* **EXERCISE PROMPT**
Lay out every line of the rows below as a JSON list of strings, one string per line, with blank lines left out.

* **INFORMATION GIVEN**
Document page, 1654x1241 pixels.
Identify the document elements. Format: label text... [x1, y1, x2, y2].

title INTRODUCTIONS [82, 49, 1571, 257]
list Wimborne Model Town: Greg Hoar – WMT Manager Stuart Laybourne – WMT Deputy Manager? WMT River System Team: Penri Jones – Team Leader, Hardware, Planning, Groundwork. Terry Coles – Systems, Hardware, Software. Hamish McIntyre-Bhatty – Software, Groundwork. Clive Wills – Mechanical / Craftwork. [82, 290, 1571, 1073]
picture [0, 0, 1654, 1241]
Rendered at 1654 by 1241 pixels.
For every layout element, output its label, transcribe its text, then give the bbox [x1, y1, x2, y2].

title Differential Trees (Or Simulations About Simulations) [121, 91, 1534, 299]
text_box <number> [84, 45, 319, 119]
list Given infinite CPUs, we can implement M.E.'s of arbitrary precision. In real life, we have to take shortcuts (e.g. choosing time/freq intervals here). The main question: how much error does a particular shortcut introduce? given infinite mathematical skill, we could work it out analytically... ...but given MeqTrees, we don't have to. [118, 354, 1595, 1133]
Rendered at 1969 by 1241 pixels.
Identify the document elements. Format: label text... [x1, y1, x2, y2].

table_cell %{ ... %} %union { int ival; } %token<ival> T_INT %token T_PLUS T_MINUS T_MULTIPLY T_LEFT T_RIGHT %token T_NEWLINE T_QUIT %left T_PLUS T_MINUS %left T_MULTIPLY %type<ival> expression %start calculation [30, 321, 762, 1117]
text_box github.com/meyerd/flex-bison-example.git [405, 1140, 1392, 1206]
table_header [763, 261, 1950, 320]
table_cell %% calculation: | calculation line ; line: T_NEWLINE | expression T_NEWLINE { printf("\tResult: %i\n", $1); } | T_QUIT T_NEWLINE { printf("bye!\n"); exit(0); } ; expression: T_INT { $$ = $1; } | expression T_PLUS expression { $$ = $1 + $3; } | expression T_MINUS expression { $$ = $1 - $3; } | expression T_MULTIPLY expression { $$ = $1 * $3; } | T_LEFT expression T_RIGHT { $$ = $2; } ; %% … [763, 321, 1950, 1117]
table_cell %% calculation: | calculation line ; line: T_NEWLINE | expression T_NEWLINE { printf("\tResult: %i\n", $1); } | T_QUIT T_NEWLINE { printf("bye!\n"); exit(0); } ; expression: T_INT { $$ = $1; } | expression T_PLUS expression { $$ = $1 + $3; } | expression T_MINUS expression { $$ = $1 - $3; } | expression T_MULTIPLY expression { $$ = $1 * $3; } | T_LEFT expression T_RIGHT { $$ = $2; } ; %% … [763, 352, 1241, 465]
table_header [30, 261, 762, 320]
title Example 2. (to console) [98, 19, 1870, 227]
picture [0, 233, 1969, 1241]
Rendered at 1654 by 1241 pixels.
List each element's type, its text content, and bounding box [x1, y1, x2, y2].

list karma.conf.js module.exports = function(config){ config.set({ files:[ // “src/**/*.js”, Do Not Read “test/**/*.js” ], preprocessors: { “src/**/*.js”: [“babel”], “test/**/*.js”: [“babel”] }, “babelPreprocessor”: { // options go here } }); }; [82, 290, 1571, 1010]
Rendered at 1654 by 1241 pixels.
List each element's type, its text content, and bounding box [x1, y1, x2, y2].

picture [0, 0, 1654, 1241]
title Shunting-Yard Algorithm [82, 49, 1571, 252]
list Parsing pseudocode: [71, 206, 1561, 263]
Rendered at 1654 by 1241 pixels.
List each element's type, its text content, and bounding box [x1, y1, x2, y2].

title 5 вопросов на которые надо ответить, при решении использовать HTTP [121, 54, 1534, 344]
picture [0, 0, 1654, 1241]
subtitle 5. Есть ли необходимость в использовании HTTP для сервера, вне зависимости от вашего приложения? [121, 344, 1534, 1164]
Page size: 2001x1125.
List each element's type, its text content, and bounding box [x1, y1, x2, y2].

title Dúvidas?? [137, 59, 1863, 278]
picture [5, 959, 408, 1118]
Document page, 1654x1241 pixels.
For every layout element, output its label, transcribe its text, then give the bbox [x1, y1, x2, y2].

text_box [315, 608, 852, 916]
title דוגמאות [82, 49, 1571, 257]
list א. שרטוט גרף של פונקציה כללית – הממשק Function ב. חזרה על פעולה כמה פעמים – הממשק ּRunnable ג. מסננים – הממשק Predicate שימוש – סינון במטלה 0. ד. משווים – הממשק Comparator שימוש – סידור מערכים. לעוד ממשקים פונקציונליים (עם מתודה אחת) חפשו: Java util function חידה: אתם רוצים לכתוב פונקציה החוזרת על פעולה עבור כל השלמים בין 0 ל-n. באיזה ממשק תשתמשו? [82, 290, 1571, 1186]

* **THE ANSWER**
[
  "Document page, 1654x1241 pixels.",
  "Identify the document elements. Format: label text... [x1, y1, x2, y2].",
  "title INTRODUCTIONS [82, 49, 1571, 257]",
  "list Wimborne Model Town: Greg Hoar – WMT Manager Stuart Laybourne – WMT Deputy Manager? WMT River System Team: Penri Jones – Team Leader, Hardware, Planning, Groundwork. Terry Coles – Systems, Hardware, Software. Hamish McIntyre-Bhatty – Software, Groundwork. Clive Wills – Mechanical / Craftwork. [82, 290, 1571, 1073]",
  "picture [0, 0, 1654, 1241]",
  "Rendered at 1654 by 1241 pixels.",
  "For every layout element, output its label, transcribe its text, then give the bbox [x1, y1, x2, y2].",
  "title Differential Trees (Or Simulations About Simulations) [121, 91, 1534, 299]",
  "text_box <number> [84, 45, 319, 119]",
  "list Given infinite CPUs, we can implement M.E.'s of arbitrary precision. In real life, we have to take shortcuts (e.g. choosing time/freq intervals here). The main question: how much error does a particular shortcut introduce? given infinite mathematical skill, we could work it out analytically... ...but given MeqTrees, we don't have to. [118, 354, 1595, 1133]",
  "Rendered at 1969 by 1241 pixels.",
  "Identify the document elements. Format: label text... [x1, y1, x2, y2].",
  "table_cell %{ ... %} %union { int ival; } %token<ival> T_INT %token T_PLUS T_MINUS T_MULTIPLY T_LEFT T_RIGHT %token T_NEWLINE T_QUIT %left T_PLUS T_MINUS %left T_MULTIPLY %type<ival> expression %start calculation [30, 321, 762, 1117]",
  "text_box github.com/meyerd/flex-bison-example.git [405, 1140, 1392, 1206]",
  "table_header [763, 261, 1950, 320]",
  "table_cell %% calculation: | calculation line ; line: T_NEWLINE | expression T_NEWLINE { printf(\"\\tResult: %i\\n\", $1); } | T_QUIT T_NEWLINE { printf(\"bye!\\n\"); exit(0); } ; expression: T_INT { $$ = $1; } | expression T_PLUS expression { $$ = $1 + $3; } | expression T_MINUS expression { $$ = $1 - $3; } | expression T_MULTIPLY expression { $$ = $1 * $3; } | T_LEFT expression T_RIGHT { $$ = $2; } ; %% … [763, 321, 1950, 1117]",
  "table_cell %% calculation: | calculation line ; line: T_NEWLINE | expression T_NEWLINE { printf(\"\\tResult: %i\\n\", $1); } | T_QUIT T_NEWLINE { printf(\"bye!\\n\"); exit(0); } ; expression: T_INT { $$ = $1; } | expression T_PLUS expression { $$ = $1 + $3; } | expression T_MINUS expression { $$ = $1 - $3; } | expression T_MULTIPLY expression { $$ = $1 * $3; } | T_LEFT expression T_RIGHT { $$ = $2; } ; %% … [763, 352, 1241, 465]",
  "table_header [30, 261, 762, 320]",
  "title Example 2. (to console) [98, 19, 1870, 227]",
  "picture [0, 233, 1969, 1241]",
  "Rendered at 1654 by 1241 pixels.",
  "List each element's type, its text content, and bounding box [x1, y1, x2, y2].",
  "list karma.conf.js module.exports = function(config){ config.set({ files:[ // “src/**/*.js”, Do Not Read “test/**/*.js” ], preprocessors: { “src/**/*.js”: [“babel”], “test/**/*.js”: [“babel”] }, “babelPreprocessor”: { // options go here } }); }; [82, 290, 1571, 1010]",
  "Rendered at 1654 by 1241 pixels.",
  "List each element's type, its text content, and bounding box [x1, y1, x2, y2].",
  "picture [0, 0, 1654, 1241]",
  "title Shunting-Yard Algorithm [82, 49, 1571, 252]",
  "list Parsing pseudocode: [71, 206, 1561, 263]",
  "Rendered at 1654 by 1241 pixels.",
  "List each element's type, its text content, and bounding box [x1, y1, x2, y2].",
  "title 5 вопросов на которые надо ответить, при решении использовать HTTP [121, 54, 1534, 344]",
  "picture [0, 0, 1654, 1241]",
  "subtitle 5. Есть ли необходимость в использовании HTTP для сервера, вне зависимости от вашего приложения? [121, 344, 1534, 1164]",
  "Page size: 2001x1125.",
  "List each element's type, its text content, and bounding box [x1, y1, x2, y2].",
  "title Dúvidas?? [137, 59, 1863, 278]",
  "picture [5, 959, 408, 1118]",
  "Document page, 1654x1241 pixels.",
  "For every layout element, output its label, transcribe its text, then give the bbox [x1, y1, x2, y2].",
  "text_box [315, 608, 852, 916]",
  "title דוגמאות [82, 49, 1571, 257]",
  "list א. שרטוט גרף של פונקציה כללית – הממשק Function ב. חזרה על פעולה כמה פעמים – הממשק ּRunnable ג. מסננים – הממשק Predicate שימוש – סינון במטלה 0. ד. משווים – הממשק Comparator שימוש – סידור מערכים. לעוד ממשקים פונקציונליים (עם מתודה אחת) חפשו: Java util function חידה: אתם רוצים לכתוב פונקציה החוזרת על פעולה עבור כל השלמים בין 0 ל-n. באיזה ממשק תשתמשו? [82, 290, 1571, 1186]"
]